Expert Insights on Root Causes

Specialists state that the threats are a product of the language coming from top government officials.

In May, the watchdog group published a comprehensive report alleging that “harmful and reckless statements from White House allies and allies coincide with escalating violent posts on online platforms.” It noted “a fifty-four percent rise in calls for removal and physical intimidation against judges across digital networks from January to February 2025, the first full month of Trump’s administration.”

Heidi Beirich, the co-founder of the organization, said: “Trump’s threats against judges have definitely driven digital abuse at judges and calls for ouster. Attacking the judiciary is one more step in Trump’s march towards strongman rule.”

International Authoritarian Tactics

This progression towards authoritarianism has been common in the past decade in several countries, including by the Salvadoran.

In 2021, right after starting a new term in the face of legal bans, the president's parliamentary loyalists voted to remove the nation's attorney general and five judges on the constitutional court. The justices, who had angered him by ruling against coronavirus measures, were replaced by new appointees selected by Bukele.

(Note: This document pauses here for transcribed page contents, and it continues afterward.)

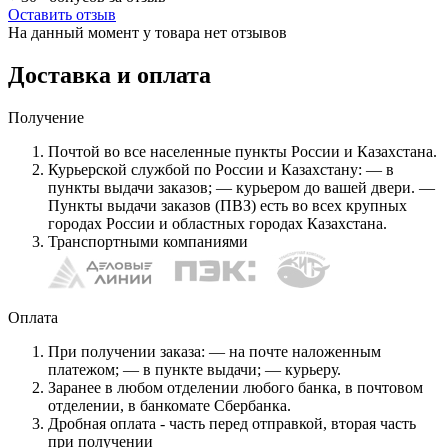
Оставить отзыв
На данный момент у товара нет отзывов
Доставка и оплата
Получение
Почтой во все населенные пункты России и Казахстана.
Курьерской службой по России и Казахстану: — в
пункты выдачи заказов; — курьером до вашей двери. —
Пункты выдачи заказов (ПВЗ) есть во всех крупных
городах России и областных городах Казахстана.
Транспортными компаниями
Оплата
При получении заказа: — на почте наложенным
платежом; — в пункте выдачи; — курьеру.
Заранее в любом отделении любого банка, в почтовом
отделении, в банкомате Сбербанка.
Дробная оплата - часть перед отправкой, вторая часть
при получении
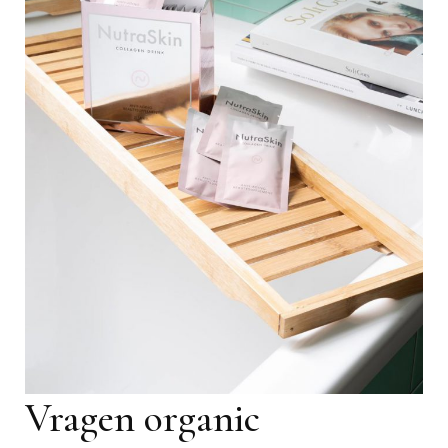
Vragen organic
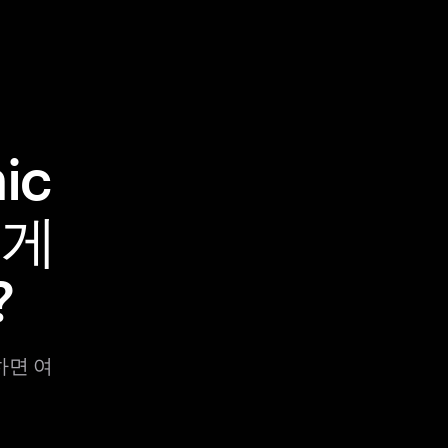
ic
떻게
?
유하면 여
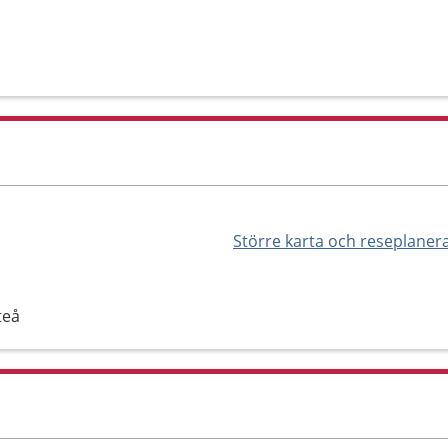
Större karta och reseplaner
teå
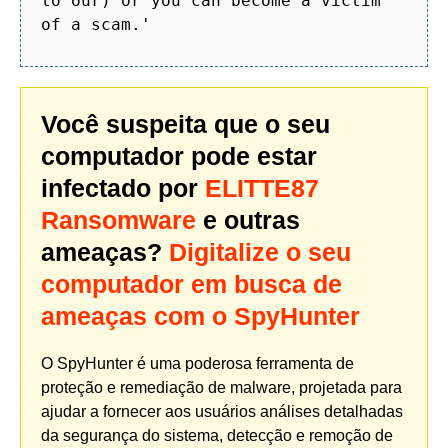
to our) or you can become a victim
of a scam.'
Você suspeita que o seu
computador pode estar
infectado por
ELITTE87
Ransomware
e outras
ameaças?
Digitalize o seu
computador em busca de
ameaças com o SpyHunter
O SpyHunter é uma poderosa ferramenta de
proteção e remediação de malware, projetada para
ajudar a fornecer aos usuários análises detalhadas
da segurança do sistema, detecção e remoção de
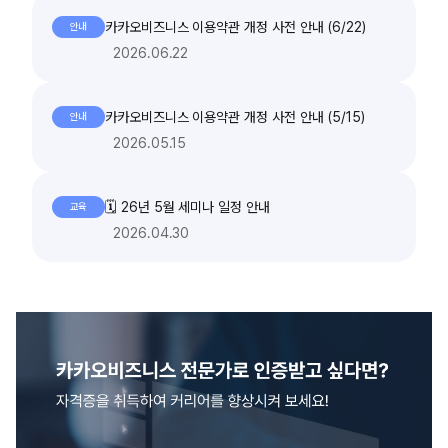
카카오비즈니스 이용약관 개정 사전 안내 (6/22)
안내
2026.06.22
카카오비즈니스 이용약관 개정 사전 안내 (5/15)
안내
2026.05.15
🗓️ 26년 5월 세미나 일정 안내
교육
2026.04.30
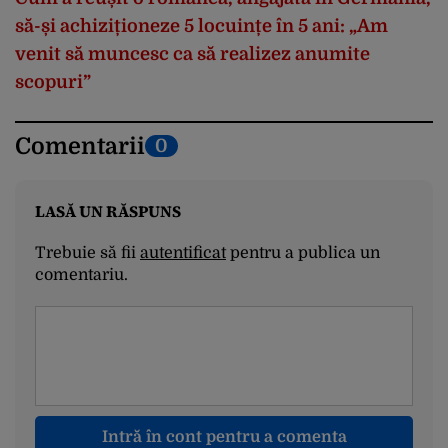
să-și achiziționeze 5 locuințe în 5 ani: „Am
venit să muncesc ca să realizez anumite
scopuri”
Comentarii
0
LASĂ UN RĂSPUNS
Trebuie să fii
autentificat
pentru a publica un
comentariu.
Intră în cont pentru a comenta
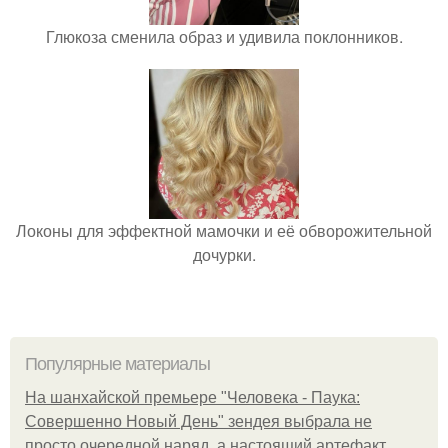
Глюкоза сменила образ и удивила поклонников.
Локоны для эффектной мамочки и её обворожительной
дочурки.
Популярные материалы
На шанхайской премьере "Человека - Паука:
Совершенно Новый День" зендея выбрала не
просто очередной наряд, а настоящий артефакт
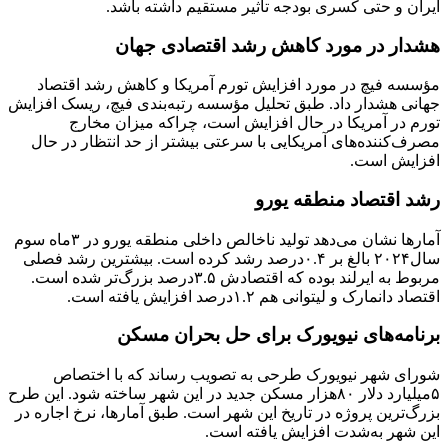
ایران و حتی کسری بودجه تاثیر مستقیم داشته باشد.
هشدار در مورد کاهش رشد اقتصادی جهان
مؤسسه فیچ در مورد افزایش تورم آمریکا و کاهش رشد اقتصاد
جهانی هشدار داد. طبق تحلیل مؤسسه رتبه‌بندی فیچ، ریسک افزایش
تورم در آمریکا در حال افزایش است، چراکه میزان مخارج
مصرف‌کننده‌های آمریکایی با سرعتی بیشتر از حد انتظار در حال
افزایش است.
رشد اقتصاد منطقه یورو
آمارها نشان می‌دهد تولید ناخالص داخلی منطقه یورو در ۳‌ماه سوم
سال۲۰۲۴ بالغ بر ۰.۴درصد رشد کرده است. بیشترین رشد فصلی
مربوط به ایرلند بوده که اقتصادش ۳.۵درصد بزرگ‌تر شده است.
اقتصاد دانمارک و لیتوانی هم ۱.۲درصد افزایش یافته است.
برنامه‌های نیویورک برای حل بحران مسکن
شورای شهر نیویورک طرحی به تصویب رساند که با اختصاص
۵میلیارد دلار ۸۰هزار مسکن جدید در این شهر ساخته شود. این طرح
بزرگ‌ترین پروژه در تاریخ این شهر است. طبق آمارها، نرخ اجاره در
این شهر به‌شدت افزایش یافته است.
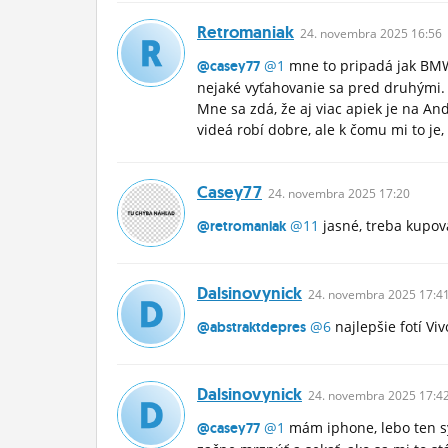
Retromaniak
24.
novembra
2025 16:56
@1
mne to pripadá jak BMW 
@casey77
nejaké vyťahovanie sa pred druhými. 
Mne sa zdá, že aj viac apiek je na An
videá robí dobre, ale k čomu mi to je
Casey77
24.
novembra
2025 17:20
@11
jasné, treba kupova
@retromaniak
Dalsinovynick
24.
novembra
2025 17:4
@6
najlepšie fotí Vi
@abstraktdepres
Dalsinovynick
24.
novembra
2025 17:4
@1
mám iphone, lebo ten sy
@casey77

The move echoed Viktor Orbán’s remodeling of Hungary’s court system several years back; the Turkish president's court cleanups in 2019; and attempts at comparable actions in the Middle Eastern state and Poland.

Weakening Judicial Independence

Analysts say that the threats and verbal assaults in the US can be viewed as attempts to undermine judicial independence in a system that offers no easy way for the executive to dismiss judges Trump disapproves of.

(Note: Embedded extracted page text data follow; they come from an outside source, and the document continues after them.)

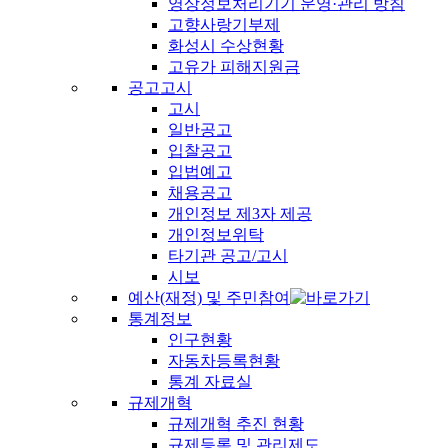
영상정보처리기기 운영·관리 방침
고향사랑기부제
화성시 수상현황
고유가 피해지원금
공고고시
고시
일반공고
입찰공고
입법예고
채용공고
개인정보 제3자 제공
개인정보위탁
타기관 공고/고시
시보
예산(재정) 및 주민참여
통계정보
인구현황
자동차등록현황
통계 자료실
규제개혁
규제개혁 추진 현황
규제등록 및 관리제도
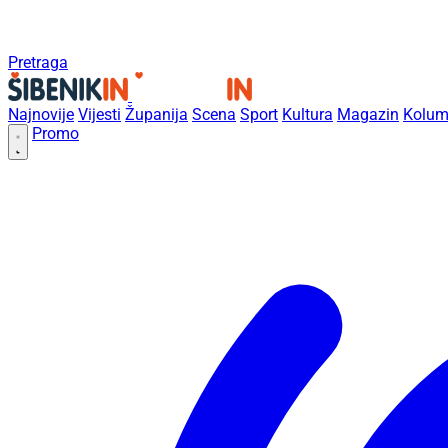
Pretraga
Najnovije
Vijesti
Županija
Scena
Sport
Kultura
Magazin
Kolum
Promo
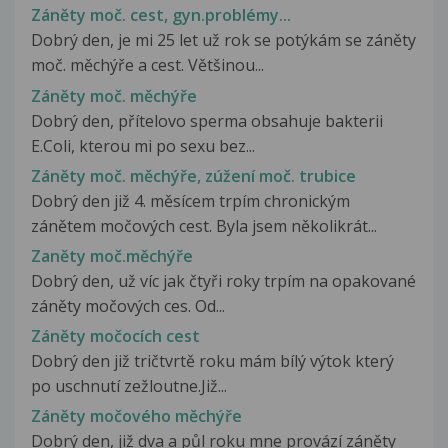
Záněty moč. cest, gyn.problémy...
Dobrý den, je mi 25 let už rok se potýkám se záněty
moč. měchýře a cest. Většinou...
Záněty moč. měchýře
Dobrý den, přítelovo sperma obsahuje bakterii
E.Coli, kterou mi po sexu bez...
Záněty moč. měchýře, zúžení moč. trubice
Dobrý den již 4. měsícem trpím chronickým
zánětem močových cest. Byla jsem několikrát...
Zaněty moč.měchýře
Dobrý den, už víc jak čtyři roky trpím na opakované
záněty močových ces. Od...
Záněty močocích cest
Dobrý den již tričtvrtě roku mám bílý výtok který
po uschnutí zežloutne.Již...
Záněty močového měchýře
Dobrý den, již dva a půl roku mne provází záněty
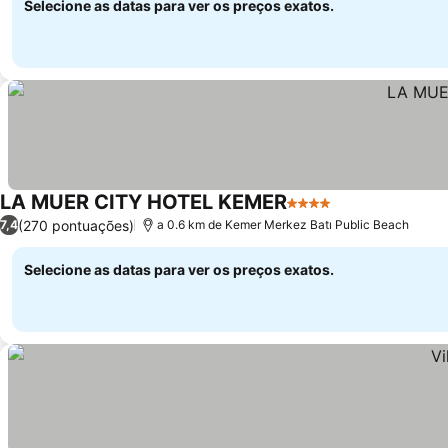
Selecione as datas para ver os preços exatos.
LA MUER CITY HOTEL KEMER
4 Estrelas
(270 pontuações)
7,4
a 0.6 km de Kemer Merkez Batı Public Beach
Selecione as datas para ver os preços exatos.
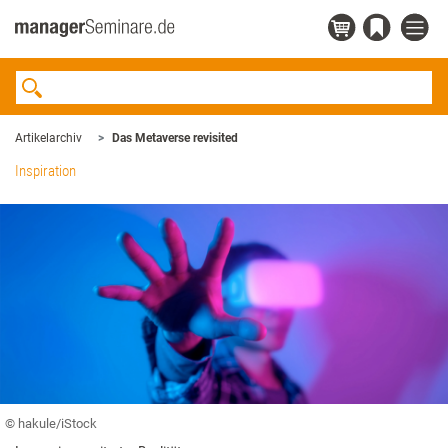
Artikelarchiv
Das Metaverse revisited
Inspiration
© hakule/iStock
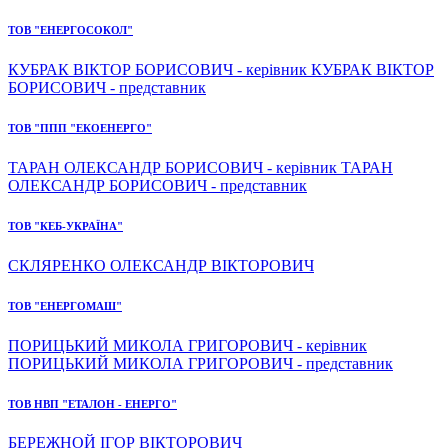
ТОВ "ЕНЕРГОСОКОЛ"
КУБРАК ВІКТОР БОРИСОВИЧ - керівник КУБРАК ВІКТОР
БОРИСОВИЧ - представник
ТОВ "ППП "ЕКОЕНЕРГО"
ТАРАН ОЛЕКСАНДР БОРИСОВИЧ - керівник ТАРАН
ОЛЕКСАНДР БОРИСОВИЧ - представник
ТОВ "КЕБ-УКРАЇНА"
СКЛЯРЕНКО ОЛЕКСАНДР ВІКТОРОВИЧ
ТОВ "ЕНЕРГОМАШ"
ПОРИЦЬКИЙ МИКОЛА ГРИГОРОВИЧ - керівник
ПОРИЦЬКИЙ МИКОЛА ГРИГОРОВИЧ - представник
ТОВ НВП "ЕТАЛОН - ЕНЕРГО"
БЕРЕЖНОЙ ІГОР ВІКТОРОВИЧ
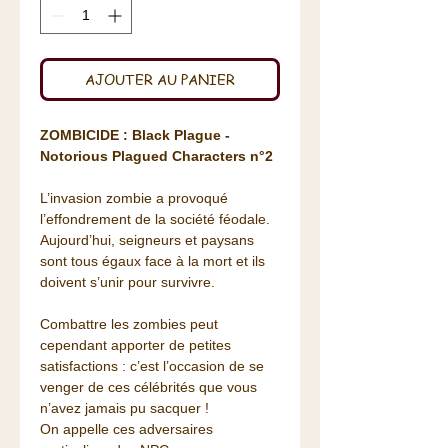
AJOUTER AU PANIER
ZOMBICIDE : Black Plague -
Notorious Plagued Characters n°2
L’invasion zombie a provoqué
l’effondrement de la société féodale.
Aujourd’hui, seigneurs et paysans
sont tous égaux face à la mort et ils
doivent s’unir pour survivre.
Combattre les zombies peut
cependant apporter de petites
satisfactions : c’est l’occasion de se
venger de ces célébrités que vous
n’avez jamais pu sacquer !
On appelle ces adversaires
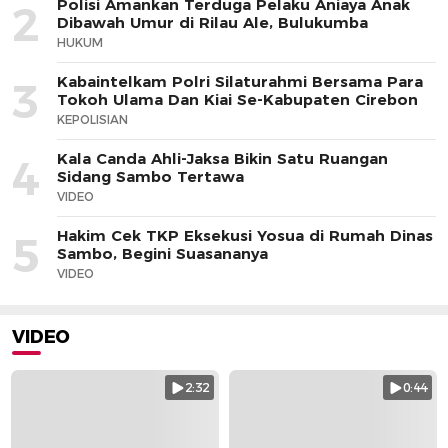
Polisi Amankan Terduga Pelaku Aniaya Anak
2
Dibawah Umur di Rilau Ale, Bulukumba
HUKUM
Kabaintelkam Polri Silaturahmi Bersama Para
3
Tokoh Ulama Dan Kiai Se-Kabupaten Cirebon
KEPOLISIAN
Kala Canda Ahli-Jaksa Bikin Satu Ruangan
4
Sidang Sambo Tertawa
VIDEO
Hakim Cek TKP Eksekusi Yosua di Rumah Dinas
5
Sambo, Begini Suasananya
VIDEO
VIDEO
2:32
0:44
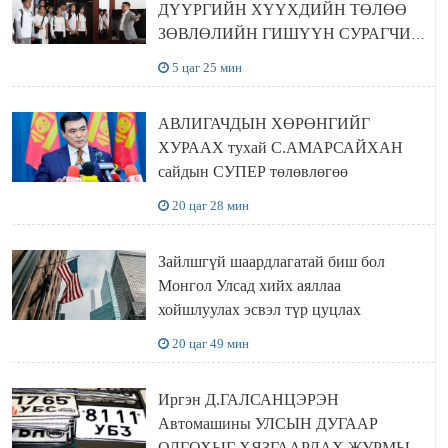
ДҮҮРГИЙН ХҮҮХДИЙН ТӨЛӨӨ
ЗӨВЛӨЛИЙН ГИШҮҮН СУРАГЧИД
БОЛОВСРОЛЫН ЯАМАНД
5 цаг 25 мин
ЗОЧИЛЛОО
АВЛИГАЧДЫН ХӨРӨНГИЙГ
ХУРААХ тухай С.АМАРСАЙХАН
сайдын СУПЕР төлөвлөгөө
20 цаг 28 мин
Зайлшгүй шаардлагатай биш бол
Монгол Улсад хийх аяллаа
хойшлуулах эсвэл түр цуцлах
20 цаг 49 мин
Иргэн Д.ГАЛСАНЦЭРЭН
Автомашины УЛСЫН ДУГААР
ОЛГОХЫГ ХЯЗГААРЛАХ ЖУРМЫГ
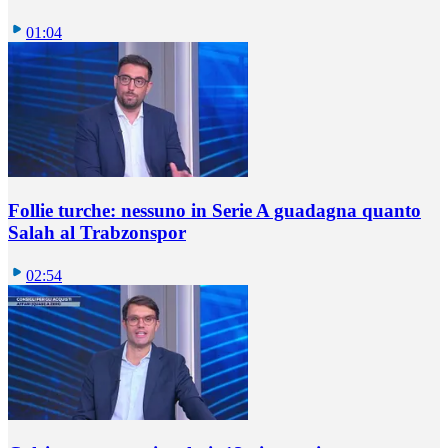
01:04
Follie turche: nessuno in Serie A guadagna quanto
Salah al Trabzonspor
02:54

Meghan Leonard, an associate professor at the university who has studied democratic decline in free nations, said the Trump administration had taken cues from the models set by authoritarians overseas.

“The government is observing at these achievements and failures. They know they’re not going to be able to enact any laws that would undermine the courts,” she said.

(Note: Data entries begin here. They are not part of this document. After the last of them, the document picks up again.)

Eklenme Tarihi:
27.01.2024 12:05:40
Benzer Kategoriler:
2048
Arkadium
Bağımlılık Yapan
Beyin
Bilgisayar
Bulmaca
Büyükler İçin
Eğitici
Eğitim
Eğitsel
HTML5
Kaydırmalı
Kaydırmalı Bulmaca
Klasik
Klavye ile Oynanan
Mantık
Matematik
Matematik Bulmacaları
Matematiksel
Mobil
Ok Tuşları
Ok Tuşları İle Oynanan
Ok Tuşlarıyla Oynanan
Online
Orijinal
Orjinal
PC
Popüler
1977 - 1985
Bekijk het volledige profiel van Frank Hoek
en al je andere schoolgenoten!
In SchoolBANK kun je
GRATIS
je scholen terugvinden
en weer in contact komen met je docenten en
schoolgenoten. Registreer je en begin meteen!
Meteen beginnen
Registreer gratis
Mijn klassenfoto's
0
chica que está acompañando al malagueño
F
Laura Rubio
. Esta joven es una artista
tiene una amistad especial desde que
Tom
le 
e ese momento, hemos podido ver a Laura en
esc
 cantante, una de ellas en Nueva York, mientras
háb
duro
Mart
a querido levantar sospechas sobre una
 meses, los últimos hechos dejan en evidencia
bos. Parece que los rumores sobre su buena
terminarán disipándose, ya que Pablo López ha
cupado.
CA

Pointing to examples such as the advisor's persistent claims of nearly limitless executive power, she added: “They openly criticize the courts by repeating over and over that it is not a equal branch in the government structure.

“They continue to reframe the discussion by emphasizing their claim that the executive has greater authority than this other co-equal branch, which is not how separation powers work.”

Leonard said: “Justices' only protection is people’s belief in the authority of their capacity to make those rulings. Individual threats on top of weakening institutional legitimacy may make judges think twice about judgments that go against the sitting government, which is, of course, highly concerning for judicial review and for the political system.”

Coercion Methods

Scheppele, professor of sociology and international affairs at Princeton University, has documented the use of “autocratic legalism” by the such as Orbán and Putin, and has warned about escalating dangers to judges in the US.

She highlighted a wave of termed “harassment deliveries” recently, in which judges have received unsolicited food orders with the customer listed as a name, the child of Justice Salas, who was murdered at the judge’s home in 2020 by a gunman targeting the judge.

“All knows what it means. ‘We know where you live. We’re coming for you,’” Scheppele said.

“Federal judges are guarded by the presidential protection and the federal police. And those are both specialized law enforcement that sit institutionally inside the federal agency. And the former AG has been leading the criticism on federal judges.”

Administration Aims

On the administration’s aims, the expert said that “removing a US justice is almost certainly not going to happen because it’s very difficult to do. {Right now|Currently

Johnny Olson
Johnny Olson

A senior software architect with over 15 years of experience in cloud computing and agile methodologies, passionate about mentoring developers.